--- WORK INSTRUCTIONS ---
Wherever the word "pixels" appears in a line of the records, copy that line.
Segment Start: RECORDS FOR PROCESSING
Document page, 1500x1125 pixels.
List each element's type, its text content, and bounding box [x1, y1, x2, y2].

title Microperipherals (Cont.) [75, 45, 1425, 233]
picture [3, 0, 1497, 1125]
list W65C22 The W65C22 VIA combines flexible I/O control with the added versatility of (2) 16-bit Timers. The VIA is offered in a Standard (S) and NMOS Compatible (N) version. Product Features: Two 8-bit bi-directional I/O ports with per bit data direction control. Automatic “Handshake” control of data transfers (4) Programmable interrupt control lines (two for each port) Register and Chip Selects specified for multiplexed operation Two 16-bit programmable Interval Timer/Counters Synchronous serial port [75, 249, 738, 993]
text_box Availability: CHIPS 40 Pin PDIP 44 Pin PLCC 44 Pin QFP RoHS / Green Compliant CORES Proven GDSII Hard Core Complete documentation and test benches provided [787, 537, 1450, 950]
Segment End: RECORDS FOR PROCESSING
Segment Start: RECORDS FOR PROCESSING
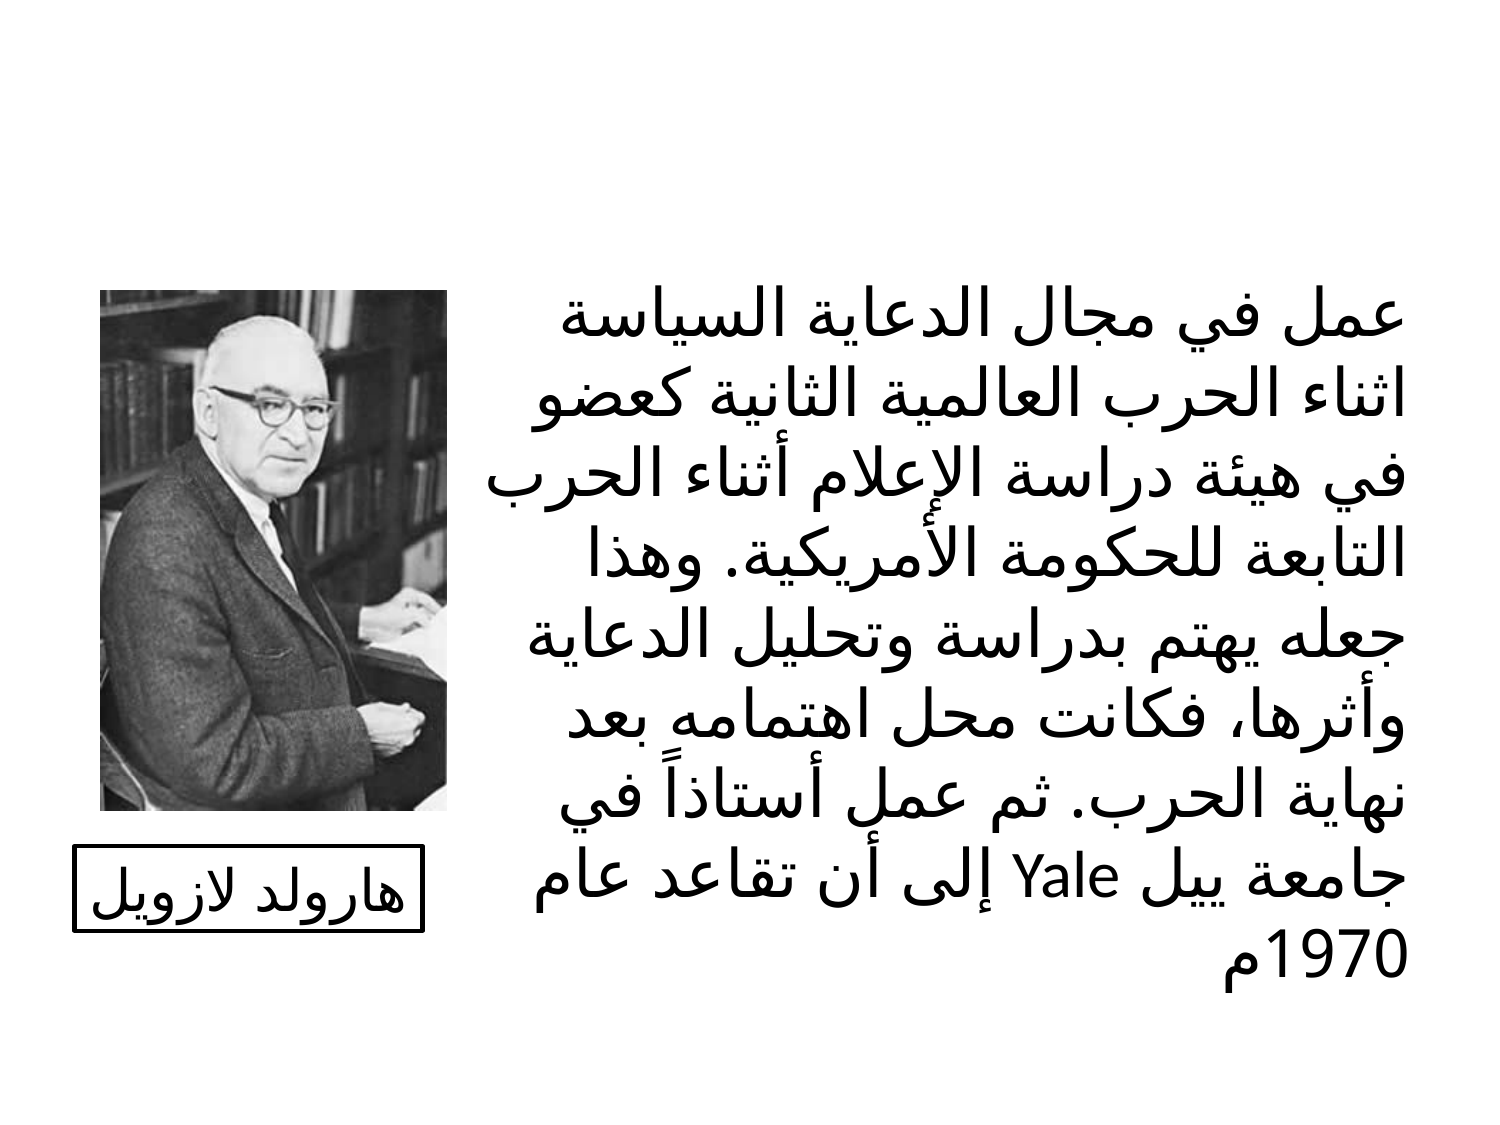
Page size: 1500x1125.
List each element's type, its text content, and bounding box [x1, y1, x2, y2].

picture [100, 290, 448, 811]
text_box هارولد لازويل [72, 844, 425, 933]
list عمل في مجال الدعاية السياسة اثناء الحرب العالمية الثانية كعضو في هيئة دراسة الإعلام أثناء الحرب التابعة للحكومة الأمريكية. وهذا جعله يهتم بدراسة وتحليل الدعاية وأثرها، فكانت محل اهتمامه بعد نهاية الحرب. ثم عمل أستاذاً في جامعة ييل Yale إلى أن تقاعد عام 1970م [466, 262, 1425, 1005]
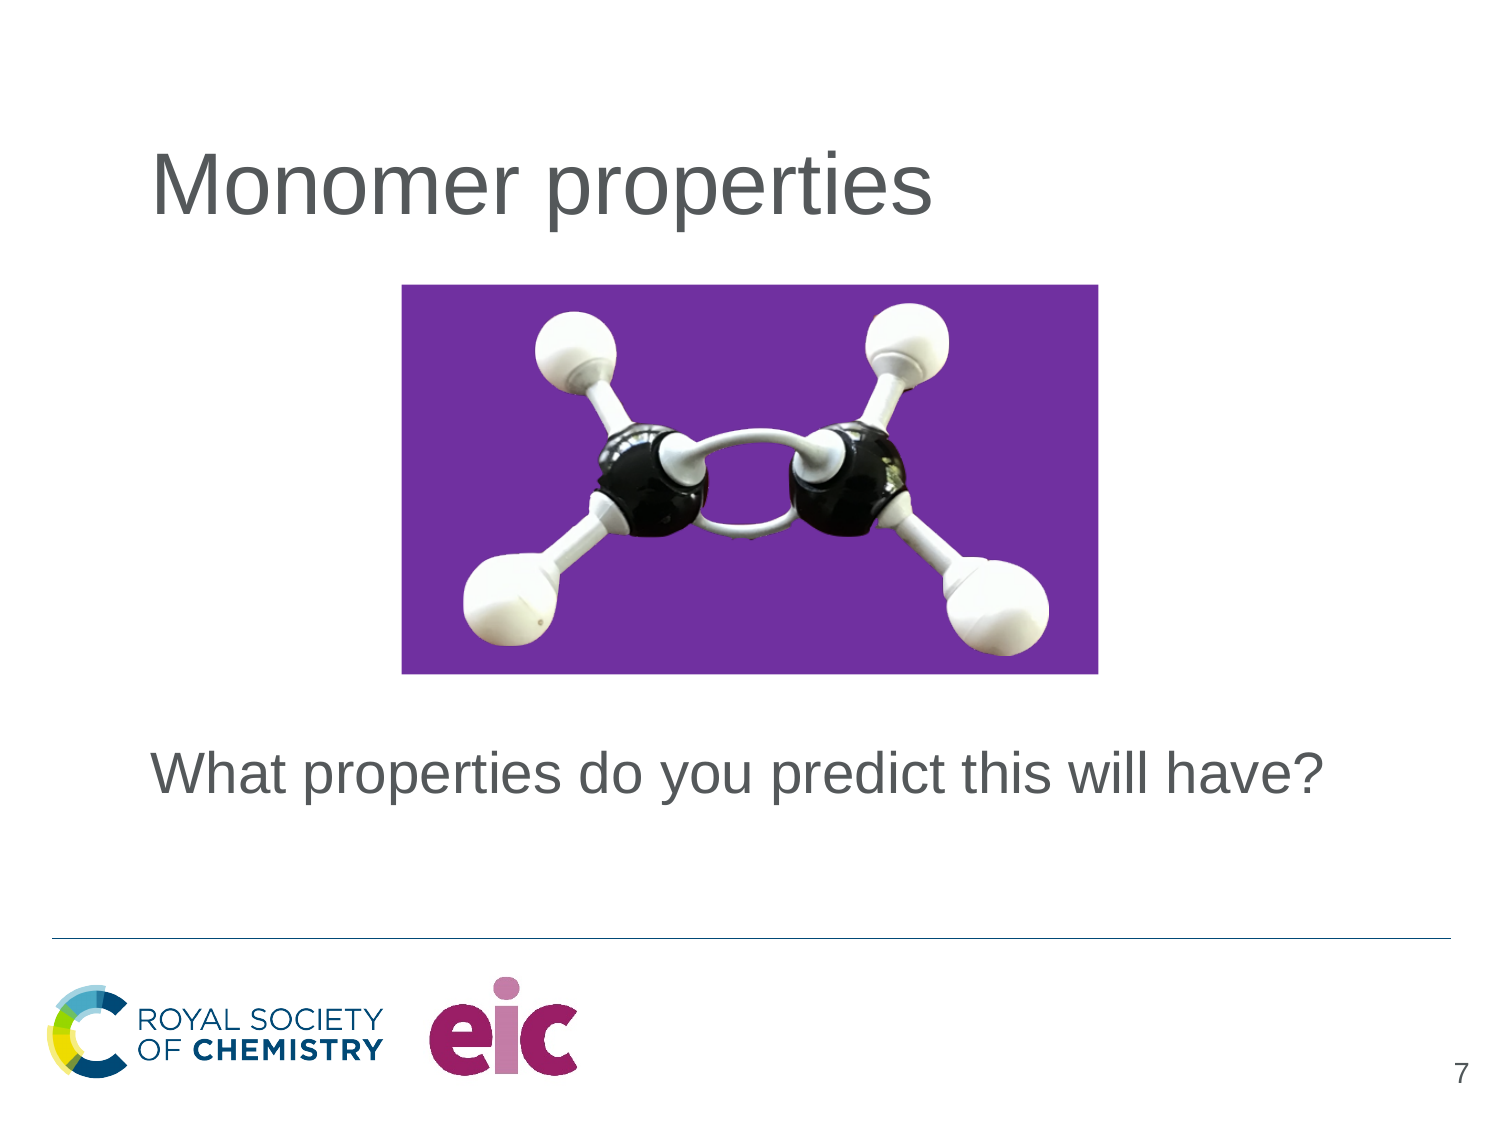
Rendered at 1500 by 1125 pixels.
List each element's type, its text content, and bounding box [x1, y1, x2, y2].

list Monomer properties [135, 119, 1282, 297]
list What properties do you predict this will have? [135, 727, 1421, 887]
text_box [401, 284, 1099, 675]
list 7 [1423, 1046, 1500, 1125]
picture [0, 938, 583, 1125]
Segment End: RECORDS FOR PROCESSING
--- REPLY TO THE EXERCISE ---
Document page, 1500x1125 pixels.
Rendered at 1500 by 1125 pixels.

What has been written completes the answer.